Individuals who relocate to other state or individuals with residence outside their domicile state should maintain accurate, reliable record to support the contention that they are not residents of a particular state and retain such documents for years based on statute of jurisdiction limitation. Nonresident individuals with presence in a state bear the burden of proof that the taxpayer presented outside the state for statutory residency purpose. If a taxpayer is deemed by tax authority to be a tax resident of a state or intentionally changes his domicile, failure to file an income tax return in a state keeps the statue of limitation for the state to assess tax open indefinitely.

Appendix: California State Residency Rule

In California, tax resident includes any individual who is (a) in California for other than a “temporary or transitory purpose” or (b) is domiciled in California, but physically located outside California for a “temporary or transitory purpose”. Whether or not the purpose for which an individual is in California will be considered temporary or transitory in character will depend to a large extent upon the facts and circumstances of each particular case. It generally encompass individual physically present with the state for a particular purpose of a specified duration. Time spent in California is only one fact to be considered as an indication of the purpose. Presence in California for less than 6 months of the taxable year is presumed to be temporary or transitory for individuals who are domiciled outside California and maintain a personal residence outside California. An individual who spend, in the aggregate, more than 9 months during the tax year with in California is presumed to be a resident. Nevertheless, the presumption may be overcome by competent evidence otherwise. If an individual is simply in California for a vacation, to complete a particular transaction, or to perform a particular contract, or to fulfill a particular engagement, the individual is deemed to be present in California for “temporary or transitory purpose” and will not be considered as a resident by virtue of their physical presence. On the other hand, if an individual who presents in California for employment that may last indefinitely or individual who arrives in California with no definite intention of departure, are deemed present for other than a temporary or transitory purpose and will be deemed as residents. The term “nonresident” includes every individual other than a resident. In addition, California rules treat individuals that are domiciled in California but who are outside of the state for employment-related contracts for an uninterrupted period of at least 546 consecutive days as a nonresident. Annual Return to California for not more than 45 days during a taxable year will not affect the nonresident status of the individual.

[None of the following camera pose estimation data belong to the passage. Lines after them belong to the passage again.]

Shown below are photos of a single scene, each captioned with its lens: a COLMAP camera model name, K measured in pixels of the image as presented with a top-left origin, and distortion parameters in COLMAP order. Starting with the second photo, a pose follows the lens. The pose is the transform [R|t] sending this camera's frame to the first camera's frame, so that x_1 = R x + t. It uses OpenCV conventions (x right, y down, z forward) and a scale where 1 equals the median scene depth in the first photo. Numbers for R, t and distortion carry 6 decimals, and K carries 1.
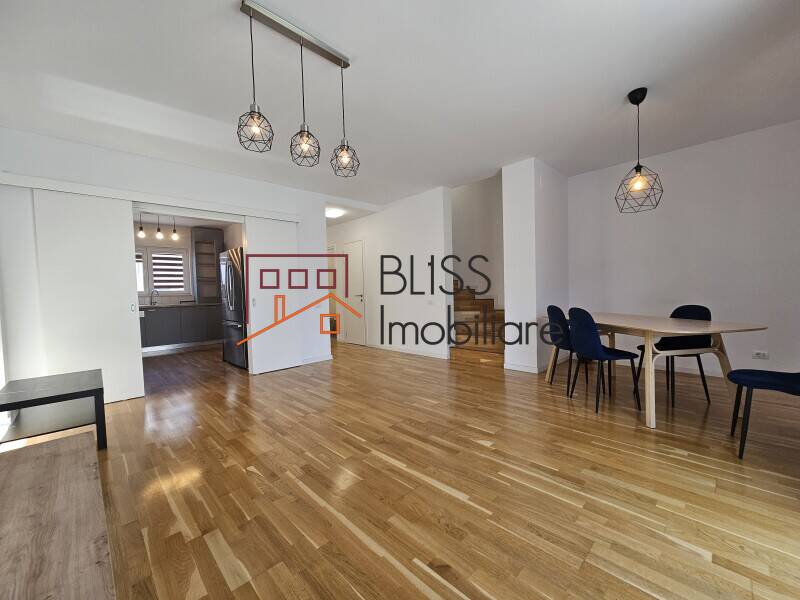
lens RADIAL K [[326.6, 0, 402.2], [0, 326.6, 301.5], [0, 0, 1]] dist [0.000709, 0.000503]
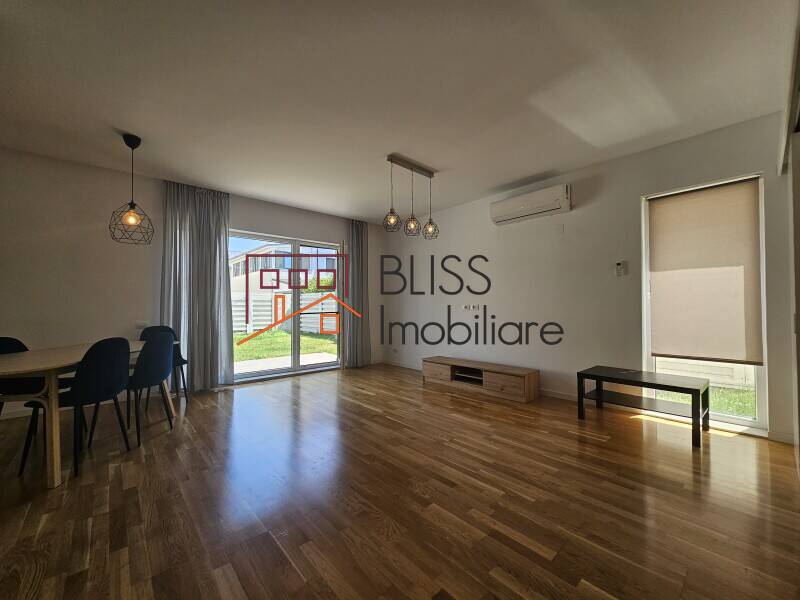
lens RADIAL K [[326.6, 0, 402.2], [0, 326.6, 301.5], [0, 0, 1]] dist [0.000709, 0.000503]
pose [[-0.998651, 0.034587, 0.038735, -0.201881], [0.035071, 0.999314, 0.011878, -0.058582], [-0.038297, 0.013221, -0.999179, 1.913647]]
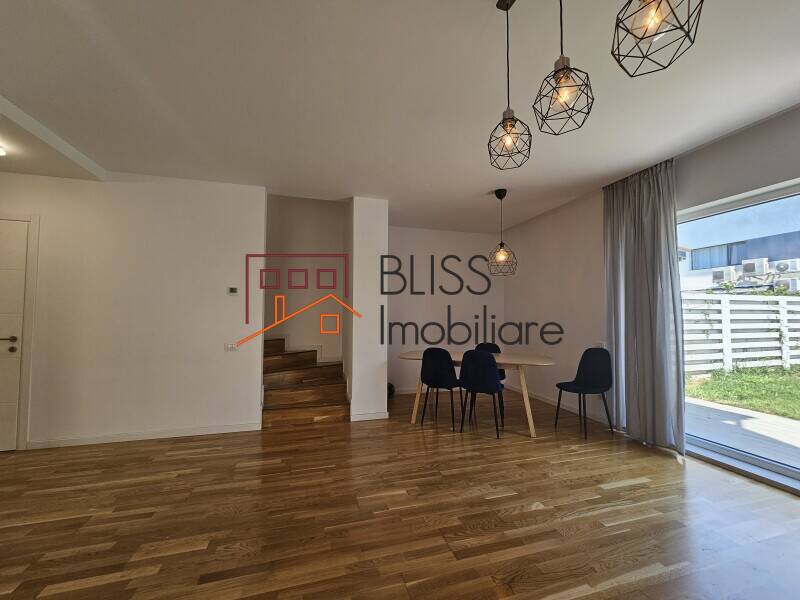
lens RADIAL K [[326.6, 0, 402.2], [0, 326.6, 301.5], [0, 0, 1]] dist [0.000709, 0.000503]
pose [[0.467762, 0.072319, 0.880891, -0.609646], [0.010916, 0.996098, -0.087573, -0.052198], [-0.883787, 0.050579, 0.465147, 0.688121]]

For example, an individual’s declaration of residency in another state does not relinquish residency in California unless the individual can establish that he or she is outside of California for more than a temporary or transitory purpose. If an individual is presumed to be a resident during the taxable year but believes he or she is a nonresident, then he or she should file a return stating that position. The return should be accompanied by a signed statement setting forth in detail the reasons why the individual believes he was a nonresident accompanied by any evidence including certificates, affidavits, etc. indicating that he was not a resident.